1. “Bolivia’s Coup,” Le Monde diplomatique, 18 December 2019. What came to be known as the “civic-police-military coup” had sought justification in allegations of irregularities in the October elections. These were endorsed by the Organization of American States, though that body, long known for the closeness of its alignment with US policy, has “not brought forward the new, detailed documents it promised would prove electoral fraud” (“Bolivia’s Coup”).

2. Magdalena Cajías de la Vega, El poder de la memoria: La mina de Huanuni en la historia del movimiento minero y la minería del estaño 1900-2010 (La Paz: Plural Editores, 2013).

3. Simón Bolívar, “The Jamaica Letter: Response of a South American to a Gentleman from This Island,” 6 September 1815, in David Bushnell, ed., El Libertador: Writings of Simón Bolívar, ed. David Bushnell (New York: Oxford University Press, 2003), 6–31.

4. René Zavaleta Mercado, El poder dual en América Latina (Mexico City: Siglo Veintiuno Editores, 1974), 84.

5. Banzer was inducted into the school’s Hall of Fame in 1988. See Leslie Gill, The School of the Americas: Military Training and Political Violence in the Americas (Durham: Duke University Press, 2004), 78.

6. S. Sándor John, Bolivia’s Radical Tradition: Permanent Revolution in the Andes (Tucson: University of Arizona Press, 2009), 13–14.

7. A vivid glimpse of how the Washington consensus had been promoted in Bolivia is provided by the documentary Our Brand Is Crisis (Rachel Boynton, dir., Koch Lorber Films, 2005). It features Clinton-aligned election strategist James Carville, who in 2002 ran the re-election campaign for President Gonzalo Sánchez de Lozada, the US-educated mining magnate who wound up being driven from the presidency, and the country, the following year.

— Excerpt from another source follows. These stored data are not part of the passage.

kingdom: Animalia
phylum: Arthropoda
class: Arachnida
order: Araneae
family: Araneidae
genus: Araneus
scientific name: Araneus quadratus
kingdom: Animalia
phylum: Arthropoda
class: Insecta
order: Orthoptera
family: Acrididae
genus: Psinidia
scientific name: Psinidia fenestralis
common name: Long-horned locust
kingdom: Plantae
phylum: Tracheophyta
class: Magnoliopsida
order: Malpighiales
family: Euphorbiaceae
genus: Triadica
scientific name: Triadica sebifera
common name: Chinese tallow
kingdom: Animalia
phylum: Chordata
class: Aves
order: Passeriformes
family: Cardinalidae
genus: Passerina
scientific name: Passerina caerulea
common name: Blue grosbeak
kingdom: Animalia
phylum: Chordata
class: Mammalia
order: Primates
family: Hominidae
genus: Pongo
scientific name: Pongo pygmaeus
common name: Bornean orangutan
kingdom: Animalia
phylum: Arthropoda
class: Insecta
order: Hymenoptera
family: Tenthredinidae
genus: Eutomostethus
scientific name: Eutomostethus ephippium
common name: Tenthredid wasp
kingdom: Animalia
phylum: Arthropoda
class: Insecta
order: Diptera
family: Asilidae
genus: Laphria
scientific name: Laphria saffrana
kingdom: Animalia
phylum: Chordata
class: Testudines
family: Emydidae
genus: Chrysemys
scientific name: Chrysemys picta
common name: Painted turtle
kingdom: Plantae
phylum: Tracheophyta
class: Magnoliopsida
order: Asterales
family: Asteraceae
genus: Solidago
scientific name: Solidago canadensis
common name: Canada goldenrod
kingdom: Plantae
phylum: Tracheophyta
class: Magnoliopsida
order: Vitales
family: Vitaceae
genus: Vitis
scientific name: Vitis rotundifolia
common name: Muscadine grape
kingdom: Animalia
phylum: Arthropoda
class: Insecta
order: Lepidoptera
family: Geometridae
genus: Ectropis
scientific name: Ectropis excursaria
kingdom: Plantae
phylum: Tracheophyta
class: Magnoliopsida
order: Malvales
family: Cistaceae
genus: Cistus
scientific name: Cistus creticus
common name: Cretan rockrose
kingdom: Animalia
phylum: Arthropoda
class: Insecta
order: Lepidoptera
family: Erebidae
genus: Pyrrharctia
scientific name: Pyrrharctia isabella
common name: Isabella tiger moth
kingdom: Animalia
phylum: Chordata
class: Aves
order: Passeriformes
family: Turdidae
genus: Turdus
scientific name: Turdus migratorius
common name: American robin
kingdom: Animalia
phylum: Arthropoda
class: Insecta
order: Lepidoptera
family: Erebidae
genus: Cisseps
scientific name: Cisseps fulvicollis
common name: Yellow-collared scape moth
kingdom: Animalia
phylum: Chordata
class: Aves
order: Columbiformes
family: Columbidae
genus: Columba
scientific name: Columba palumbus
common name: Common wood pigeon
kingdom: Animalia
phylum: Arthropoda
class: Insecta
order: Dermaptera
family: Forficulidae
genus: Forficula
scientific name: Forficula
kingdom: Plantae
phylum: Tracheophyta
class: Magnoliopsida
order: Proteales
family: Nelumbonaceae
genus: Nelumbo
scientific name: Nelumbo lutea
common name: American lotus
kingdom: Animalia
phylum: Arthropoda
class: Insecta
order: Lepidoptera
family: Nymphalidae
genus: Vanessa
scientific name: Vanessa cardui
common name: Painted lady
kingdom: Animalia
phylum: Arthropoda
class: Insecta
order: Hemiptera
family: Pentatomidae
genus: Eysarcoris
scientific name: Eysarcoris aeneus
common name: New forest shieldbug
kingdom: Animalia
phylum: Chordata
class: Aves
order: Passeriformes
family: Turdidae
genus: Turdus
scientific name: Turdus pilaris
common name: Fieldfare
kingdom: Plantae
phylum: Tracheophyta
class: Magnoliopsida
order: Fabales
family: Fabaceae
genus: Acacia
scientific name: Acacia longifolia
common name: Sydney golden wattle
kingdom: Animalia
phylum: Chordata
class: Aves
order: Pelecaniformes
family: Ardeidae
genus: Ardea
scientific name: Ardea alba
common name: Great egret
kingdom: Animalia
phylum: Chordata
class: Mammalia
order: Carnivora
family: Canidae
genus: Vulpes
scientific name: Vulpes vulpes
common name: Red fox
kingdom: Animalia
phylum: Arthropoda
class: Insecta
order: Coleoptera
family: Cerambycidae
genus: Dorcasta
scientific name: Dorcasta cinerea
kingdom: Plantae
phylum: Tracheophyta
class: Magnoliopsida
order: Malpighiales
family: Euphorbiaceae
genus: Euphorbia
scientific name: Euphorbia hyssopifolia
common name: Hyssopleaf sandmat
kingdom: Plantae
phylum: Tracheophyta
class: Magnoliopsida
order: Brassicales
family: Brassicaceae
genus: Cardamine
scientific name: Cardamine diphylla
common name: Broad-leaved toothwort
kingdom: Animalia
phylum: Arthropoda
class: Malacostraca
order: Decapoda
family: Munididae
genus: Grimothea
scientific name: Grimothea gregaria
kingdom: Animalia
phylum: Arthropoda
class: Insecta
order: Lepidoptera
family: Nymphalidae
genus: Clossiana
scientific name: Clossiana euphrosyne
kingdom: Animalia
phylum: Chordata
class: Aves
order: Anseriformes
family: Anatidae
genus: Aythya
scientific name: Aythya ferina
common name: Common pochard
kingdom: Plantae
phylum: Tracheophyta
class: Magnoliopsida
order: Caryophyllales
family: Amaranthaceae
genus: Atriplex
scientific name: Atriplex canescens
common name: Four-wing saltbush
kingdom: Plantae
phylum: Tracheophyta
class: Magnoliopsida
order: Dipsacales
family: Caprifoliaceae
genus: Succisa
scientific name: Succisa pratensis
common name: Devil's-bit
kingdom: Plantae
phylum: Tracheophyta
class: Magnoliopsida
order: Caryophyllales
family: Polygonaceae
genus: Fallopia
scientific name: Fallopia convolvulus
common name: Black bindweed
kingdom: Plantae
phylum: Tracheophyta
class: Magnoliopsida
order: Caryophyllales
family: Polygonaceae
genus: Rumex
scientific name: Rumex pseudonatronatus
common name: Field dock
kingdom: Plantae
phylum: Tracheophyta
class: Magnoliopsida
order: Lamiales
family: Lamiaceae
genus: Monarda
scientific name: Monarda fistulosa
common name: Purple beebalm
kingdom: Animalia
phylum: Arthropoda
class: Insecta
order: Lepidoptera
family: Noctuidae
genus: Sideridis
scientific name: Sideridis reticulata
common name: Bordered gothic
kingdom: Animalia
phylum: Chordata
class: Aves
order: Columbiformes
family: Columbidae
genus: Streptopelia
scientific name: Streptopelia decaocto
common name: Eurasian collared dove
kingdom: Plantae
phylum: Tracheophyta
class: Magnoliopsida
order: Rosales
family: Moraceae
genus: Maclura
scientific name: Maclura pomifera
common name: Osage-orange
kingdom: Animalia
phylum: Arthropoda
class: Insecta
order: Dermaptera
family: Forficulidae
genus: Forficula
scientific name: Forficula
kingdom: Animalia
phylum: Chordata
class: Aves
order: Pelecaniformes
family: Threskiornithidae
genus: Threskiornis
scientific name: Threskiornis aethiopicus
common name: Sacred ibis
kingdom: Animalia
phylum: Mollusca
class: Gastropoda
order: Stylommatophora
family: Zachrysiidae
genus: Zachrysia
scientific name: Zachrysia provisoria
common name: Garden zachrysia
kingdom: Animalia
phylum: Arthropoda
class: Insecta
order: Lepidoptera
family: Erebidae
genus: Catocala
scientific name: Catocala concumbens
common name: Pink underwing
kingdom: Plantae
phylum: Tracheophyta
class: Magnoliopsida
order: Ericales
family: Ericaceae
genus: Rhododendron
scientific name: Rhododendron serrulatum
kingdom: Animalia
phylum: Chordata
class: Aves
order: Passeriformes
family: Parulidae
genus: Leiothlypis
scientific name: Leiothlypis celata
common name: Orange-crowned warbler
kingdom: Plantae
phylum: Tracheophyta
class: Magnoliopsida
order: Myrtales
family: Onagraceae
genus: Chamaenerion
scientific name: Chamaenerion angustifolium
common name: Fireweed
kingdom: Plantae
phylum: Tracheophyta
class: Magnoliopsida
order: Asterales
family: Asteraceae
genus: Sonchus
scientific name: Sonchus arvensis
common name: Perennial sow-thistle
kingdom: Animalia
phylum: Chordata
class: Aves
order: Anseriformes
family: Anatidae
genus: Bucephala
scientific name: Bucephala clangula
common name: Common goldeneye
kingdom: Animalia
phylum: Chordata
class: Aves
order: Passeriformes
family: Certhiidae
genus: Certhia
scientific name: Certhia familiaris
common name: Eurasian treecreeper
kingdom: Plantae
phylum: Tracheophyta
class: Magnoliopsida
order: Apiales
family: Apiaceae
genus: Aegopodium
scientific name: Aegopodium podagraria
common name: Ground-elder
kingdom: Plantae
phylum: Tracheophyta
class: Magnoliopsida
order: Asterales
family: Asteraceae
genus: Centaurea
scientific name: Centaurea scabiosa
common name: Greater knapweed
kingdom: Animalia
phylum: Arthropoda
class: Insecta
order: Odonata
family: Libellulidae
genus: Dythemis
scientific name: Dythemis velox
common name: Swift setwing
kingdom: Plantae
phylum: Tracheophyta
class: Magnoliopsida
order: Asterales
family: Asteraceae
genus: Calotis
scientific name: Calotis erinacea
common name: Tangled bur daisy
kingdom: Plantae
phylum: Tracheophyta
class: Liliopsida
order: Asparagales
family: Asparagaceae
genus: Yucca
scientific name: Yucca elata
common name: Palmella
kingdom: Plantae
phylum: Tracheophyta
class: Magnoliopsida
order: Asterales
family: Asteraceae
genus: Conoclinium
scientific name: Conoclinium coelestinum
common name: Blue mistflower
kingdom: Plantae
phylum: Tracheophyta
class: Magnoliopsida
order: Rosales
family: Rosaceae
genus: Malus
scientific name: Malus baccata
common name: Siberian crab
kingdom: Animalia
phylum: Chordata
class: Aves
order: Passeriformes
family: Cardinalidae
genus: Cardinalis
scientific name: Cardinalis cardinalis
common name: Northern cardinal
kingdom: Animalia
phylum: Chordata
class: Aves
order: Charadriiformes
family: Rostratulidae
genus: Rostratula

8. “Morales asegura que se arrepiente de haber potenciado a las ffaa cuando era presidente,” Los Tiempos (Cochabamba), 17 December 2019. Internationally notorious for its coups and massacres, Bolivia’s military was smashed by armed workers in the 1952 Revolution. The nationalist regime that came to power then rebuilt it with US training, dollars, and weapons. After the Cuban Revolution, “Bolivia became a laboratory to test … the new role Latin American militaries might play” in Washington’s efforts to ensure a “friendly” hemisphere, with the United States training entire graduating classes from Bolivia’s military academy. Kenneth D. Lehman, Bolivia and the United States: A Limited Partnership (Athens: University of Georgia Press, 1999), 150–151.

9. cidh: Observaciones preliminares tras su visita a Bolivia,” Comisión Interamericana de Derechos Humanos, 10 December 2019.

10. Charles F. Geddes, Patiño: The Tin King (London: Robert Hale, 1972), 11.